On the worldwide PDA market Palm’s nearest competitor was Houston vendor, Compaq Computer Corp. (10.1 per cent of the market with 329,000 units shipped), followed by Handspring (9.9 per cent of the market with 322,000 units shipped), Sony Corp. of Tokyo (7.7 per cent of the market with 250,000 units shipped) and Sharp of Osaka, Japan, (4.5 per cent of the market with 145,720 units shipped), IDC said.

Compaq in particular had a strong showing in the European PDA market, overtaking Handspring for the number two slot for the first time, IDC said.

The Compaq iPaq product has been performing so well that, should the acquisition of the company by Hewlett-Packard Co. (HP) be finalized, the iPaq would most likely become the PDA product line for the merged company, IDC said. With that transition pending, HP’s worldwide PDA shipments declined 43.9 per cent sequentially in the first quarter, which IDC said was “not surprising.”

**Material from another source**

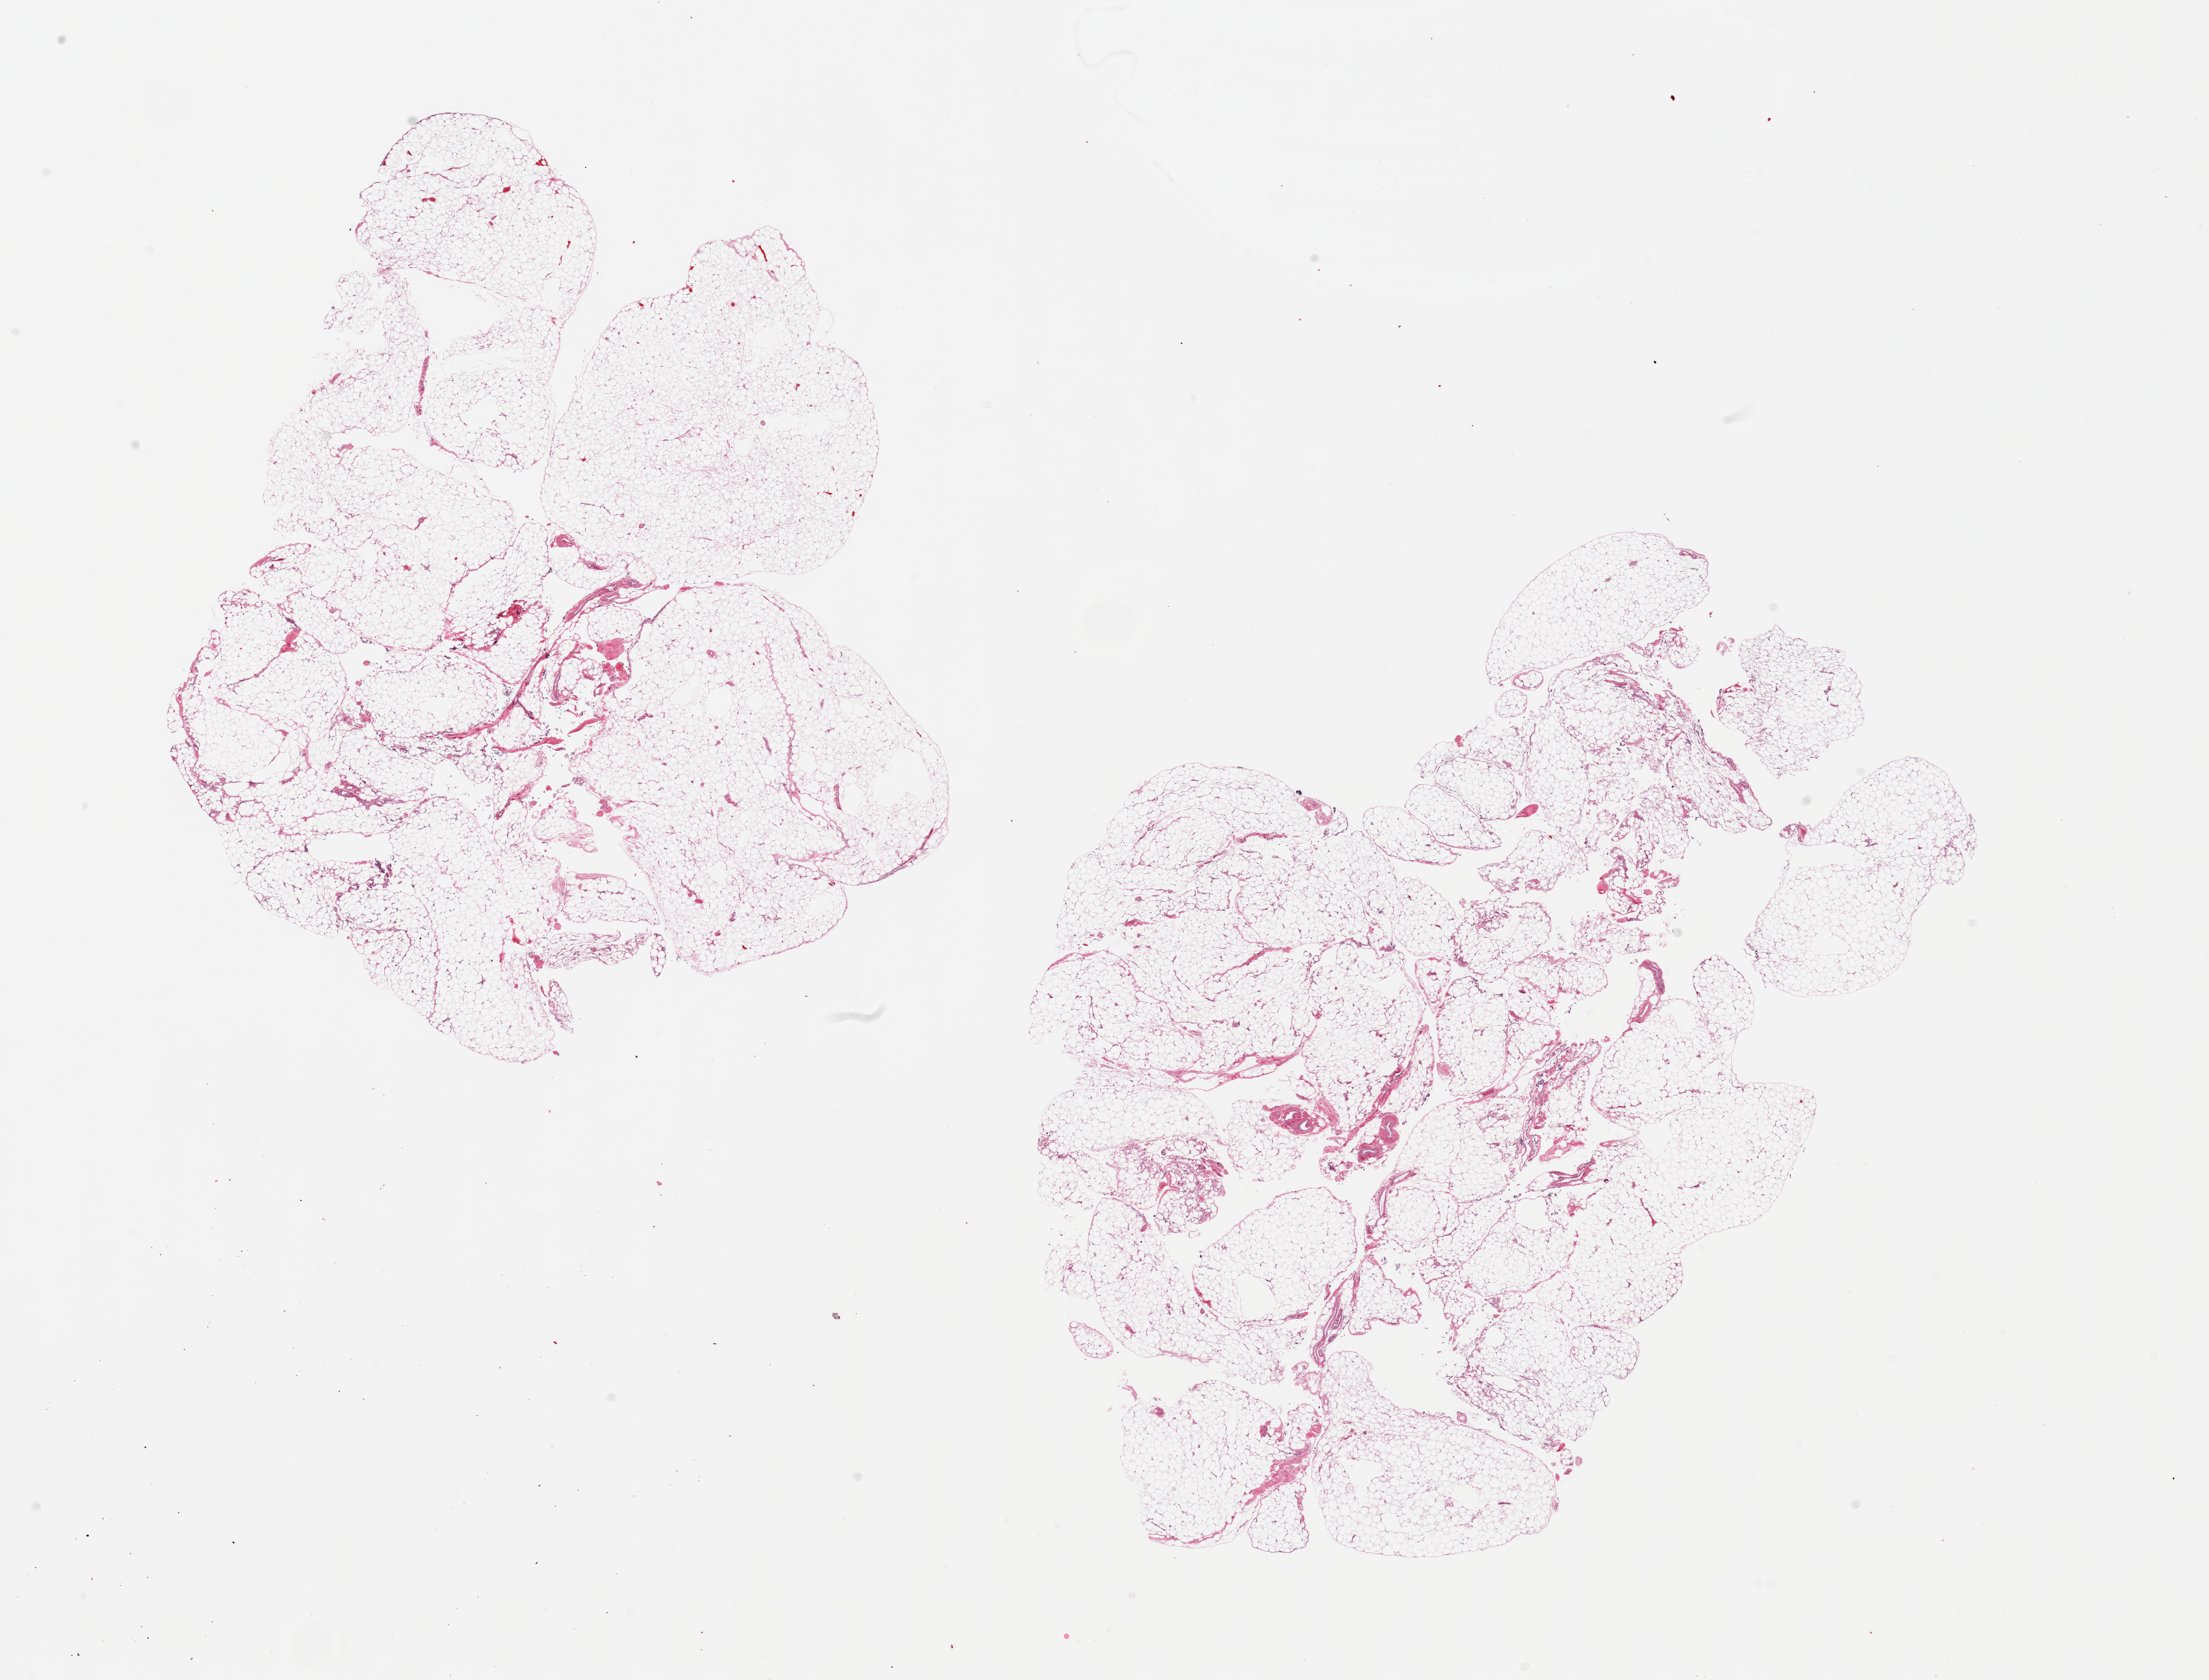
Digitized hematoxylin and eosin (H&E)-stained section, whole scanned area (about 25.6 x 19.5 mm, slide scanned at 20x) shown as a low-resolution overview; PAXgene-fixed paraffin-embedded (PFPE) section; sampled site (target tissue): omentum; tissue donor sample. Female donor.
- reviewer comment on this tissue sample: 2 pieces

In the U.S., Handspring held the number two position in the PDA market (14.6 per cent of the market with 249,000 units shipped), followed by Sony (10.8 per cent of the market with 185,000 units shipped), Compaq (8.6 per cent of the market with 146,250 units shipped) and the Waterloo, Ont., company, Research In Motion Ltd. (five per cent of the market with 85,000 units shipped), IDC said.

Earlier this month, despite a net-income loss of $23.7 million for its third quarter, Handspring said it was confident that its Treo communicator product — a combined mobile phone and PDA — would help lead the company back to profitability. But the Mountain View, Calif., company pointed out that the transition to selling wireless devices required more training for its sales staff to sell the product.

IDC, in Framingham, Mass., is a division of International Data Group Inc., the parent company of IDG News Service.